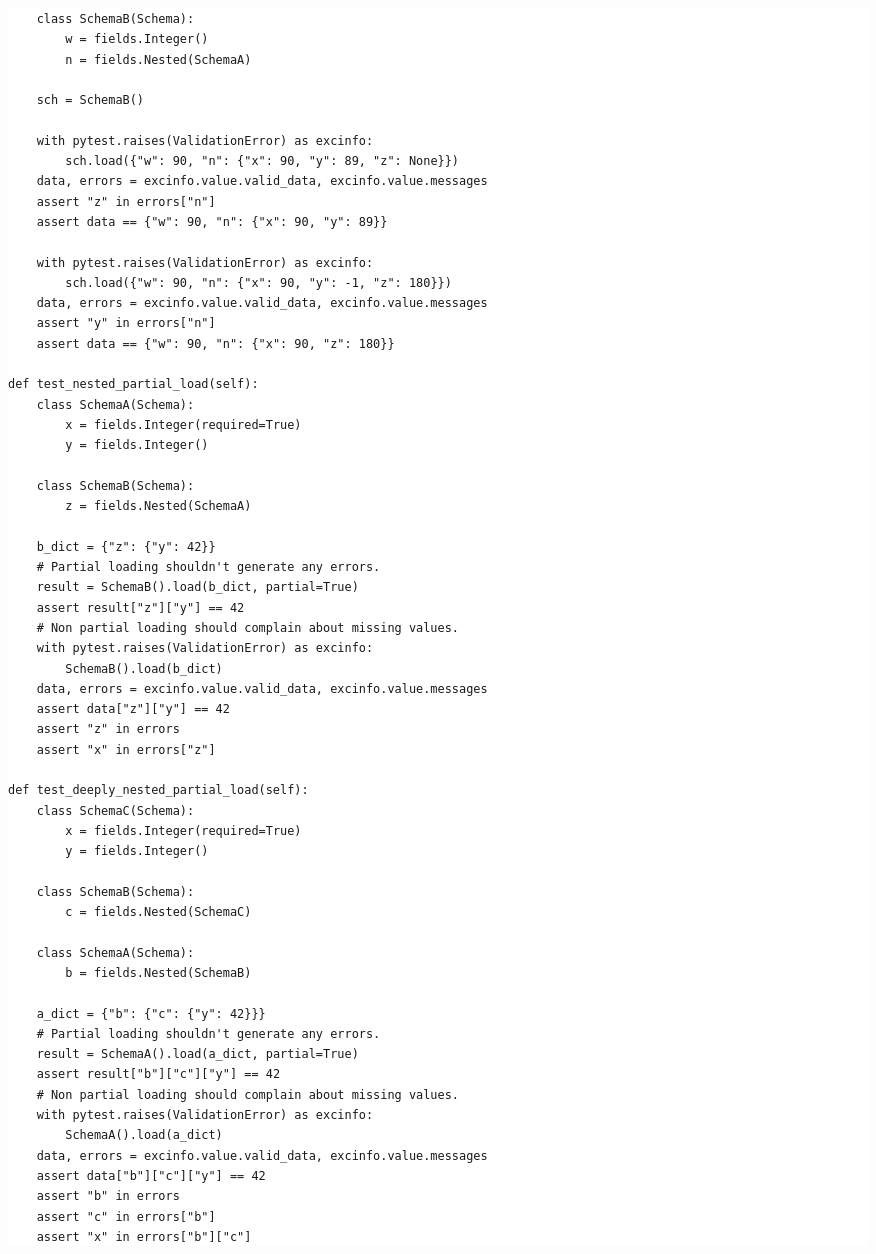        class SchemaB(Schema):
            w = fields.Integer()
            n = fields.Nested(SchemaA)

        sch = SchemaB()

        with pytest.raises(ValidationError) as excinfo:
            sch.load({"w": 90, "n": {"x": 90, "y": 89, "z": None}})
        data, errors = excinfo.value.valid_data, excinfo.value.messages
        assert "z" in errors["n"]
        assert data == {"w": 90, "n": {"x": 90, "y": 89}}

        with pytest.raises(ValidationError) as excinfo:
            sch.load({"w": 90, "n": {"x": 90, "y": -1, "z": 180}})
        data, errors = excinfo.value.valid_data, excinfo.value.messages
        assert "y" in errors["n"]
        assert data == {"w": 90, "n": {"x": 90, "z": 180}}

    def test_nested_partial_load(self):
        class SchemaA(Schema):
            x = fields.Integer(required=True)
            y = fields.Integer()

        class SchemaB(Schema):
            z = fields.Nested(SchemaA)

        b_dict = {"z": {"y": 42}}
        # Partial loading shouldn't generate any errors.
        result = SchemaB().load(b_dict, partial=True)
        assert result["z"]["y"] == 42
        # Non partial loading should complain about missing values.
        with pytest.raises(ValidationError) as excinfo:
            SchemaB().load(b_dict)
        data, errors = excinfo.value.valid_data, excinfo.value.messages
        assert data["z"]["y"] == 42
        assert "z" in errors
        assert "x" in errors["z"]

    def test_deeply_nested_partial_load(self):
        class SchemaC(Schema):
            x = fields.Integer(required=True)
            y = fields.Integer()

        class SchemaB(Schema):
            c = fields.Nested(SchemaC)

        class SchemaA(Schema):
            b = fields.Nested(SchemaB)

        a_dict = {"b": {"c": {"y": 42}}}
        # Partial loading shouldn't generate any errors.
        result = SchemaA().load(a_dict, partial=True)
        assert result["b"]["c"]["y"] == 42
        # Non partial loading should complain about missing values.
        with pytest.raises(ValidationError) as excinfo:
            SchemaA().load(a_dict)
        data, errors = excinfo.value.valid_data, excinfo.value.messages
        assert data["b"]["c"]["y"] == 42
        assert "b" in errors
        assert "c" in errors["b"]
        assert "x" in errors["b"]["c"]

__Written task__
The data above must be given back verbatim, minus its images.

__Exercise answer__
        class SchemaB(Schema):
            w = fields.Integer()
            n = fields.Nested(SchemaA)

        sch = SchemaB()

        with pytest.raises(ValidationError) as excinfo:
            sch.load({"w": 90, "n": {"x": 90, "y": 89, "z": None}})
        data, errors = excinfo.value.valid_data, excinfo.value.messages
        assert "z" in errors["n"]
        assert data == {"w": 90, "n": {"x": 90, "y": 89}}

        with pytest.raises(ValidationError) as excinfo:
            sch.load({"w": 90, "n": {"x": 90, "y": -1, "z": 180}})
        data, errors = excinfo.value.valid_data, excinfo.value.messages
        assert "y" in errors["n"]
        assert data == {"w": 90, "n": {"x": 90, "z": 180}}

    def test_nested_partial_load(self):
        class SchemaA(Schema):
            x = fields.Integer(required=True)
            y = fields.Integer()

        class SchemaB(Schema):
            z = fields.Nested(SchemaA)

        b_dict = {"z": {"y": 42}}
        # Partial loading shouldn't generate any errors.
        result = SchemaB().load(b_dict, partial=True)
        assert result["z"]["y"] == 42
        # Non partial loading should complain about missing values.
        with pytest.raises(ValidationError) as excinfo:
            SchemaB().load(b_dict)
        data, errors = excinfo.value.valid_data, excinfo.value.messages
        assert data["z"]["y"] == 42
        assert "z" in errors
        assert "x" in errors["z"]

    def test_deeply_nested_partial_load(self):
        class SchemaC(Schema):
            x = fields.Integer(required=True)
            y = fields.Integer()

        class SchemaB(Schema):
            c = fields.Nested(SchemaC)

        class SchemaA(Schema):
            b = fields.Nested(SchemaB)

        a_dict = {"b": {"c": {"y": 42}}}
        # Partial loading shouldn't generate any errors.
        result = SchemaA().load(a_dict, partial=True)
        assert result["b"]["c"]["y"] == 42
        # Non partial loading should complain about missing values.
        with pytest.raises(ValidationError) as excinfo:
            SchemaA().load(a_dict)
        data, errors = excinfo.value.valid_data, excinfo.value.messages
        assert data["b"]["c"]["y"] == 42
        assert "b" in errors
        assert "c" in errors["b"]
        assert "x" in errors["b"]["c"]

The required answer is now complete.